But in three visits I've barely managed to get beyond the belacan fried rice.
Miraculously devoid of grease, this fried rice boasts fluffy grains, crisp bean sprouts, non-mushy peas and nubs of carrot, as well as egg and pieces of smoky barbecqued pork; it's topped with a flurry of fried shallot (a seafood version adds small pieces of shrimp and squid). There's plenty of char in this dish, maybe eighty years' worth, and I suspect that's half its appeal. It's assertively fishy, extremely spicy, and completely addictive.
Hailam mee (Hainan noodles) boasts wonderfully chewy noodles, thick as the thin end of a chopstick, served wet, in a viscous broth or dry, in a light pool of soy and other seasonings. The latter, dotted with a few slices of pork, the odd bit of squid, and ribbons of choy sum, are a noodle lover's dream. Though slippery and hard to handle, they're well worth the effort.
Roti babi (pork bread) is a Yut Kee specialty; trays and trays of this treat are stacked one on top of the other in a wheeled cart just inside the kitchen door.
A small, puffy white loaf encloses a filling of succulent roast pork and onions. The flavorsome pig has been slow-cooked into shreds of porcine goodness, onions sauteed into silky caramel strands. The two make for a mouthwatering combo, spooned up on its own or eaten together with pieces of the light and fluffy bread.
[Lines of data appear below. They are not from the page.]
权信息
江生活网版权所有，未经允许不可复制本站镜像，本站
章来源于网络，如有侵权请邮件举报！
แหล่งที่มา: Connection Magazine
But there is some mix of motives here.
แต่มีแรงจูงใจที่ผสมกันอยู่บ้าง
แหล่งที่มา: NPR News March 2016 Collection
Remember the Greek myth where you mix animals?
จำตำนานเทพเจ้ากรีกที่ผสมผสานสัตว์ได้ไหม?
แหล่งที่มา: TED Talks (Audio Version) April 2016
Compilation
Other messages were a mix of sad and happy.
Other notable nibbles at Yut Kee include the fried mee sua (thin rice vermicelli with sliced napa cabbage and chunks of gizzard and squid) and a not-too-rich, fragrant, and surprisingly spicy chicken in red curry.
A meal at Yut Kee isn't complete without a cup of Jack's strong coffee, brewed from a fragrant mix of Malaysian and Indonesian beans, and toast with butter and kaya (sinfully rich coconut 'jam') or a slice of kaya roll (soft sponge cake rolled around a kaya filling).
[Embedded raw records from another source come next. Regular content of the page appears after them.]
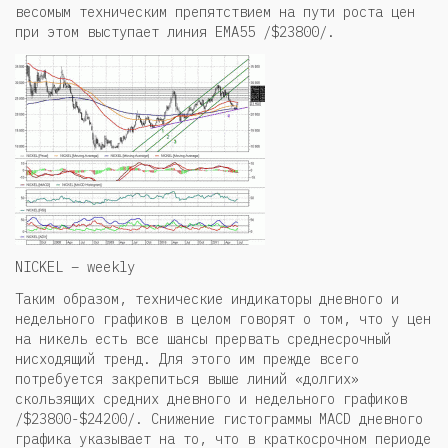
весомым техническим препятствием на пути роста цен
при этом выступает линия EMA55 /$23800/.
NICKEL – weekly
Таким образом, технические индикаторы дневного и
недельного графиков в целом говорят о том, что у цен
на никель есть все шансы прервать среднесрочный
нисходящий тренд. Для этого им прежде всего
потребуется закрепиться выше линий «долгих»
скользящих средних дневного и недельного графиков
/$23800-$24200/. Снижение гистограммы MACD дневного
графика указывает на то, что в краткосрочном периоде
Yut Kee's kaya is made in-house, in a mammoth double boiler fashioned from a thirty-year-old Castrol oil drum; the lid is held in place with an heavy old-fashioned iron from the laundry across the street (now defunct).
One batch of the jam, which is made from 300 eggs, 30 kilos of white sugar, and milk from about 68 coconuts, is gently cooked for 18 to 20 hours -- stirred, as Jack says, "whenever we have time". It will fill kaya rolls, cover slices of grilled or steamed bread, and satisfy carry-out customers for about a week.
If customer numbers are anything to go by, Yut Kee could well be around for another eighty years. Let's hope so, for it's a welcome respite in a city that, in many respects, has done far too little to preserve its unique Malaysian character.
Yut Kee Restaurant, 35 Jalan Dang Wangi. Tel. 03-2698-8108. 8am-5pm, closed Mondays and last Sunday of the month. Public transport: monorail to Dang Wangi stop. Exit the monorail station and turn right, then right up Dang Wangi. Cross the bridge and Yut Kee will be 1 1/2 blocks on your right (about a 10-15 minute walk).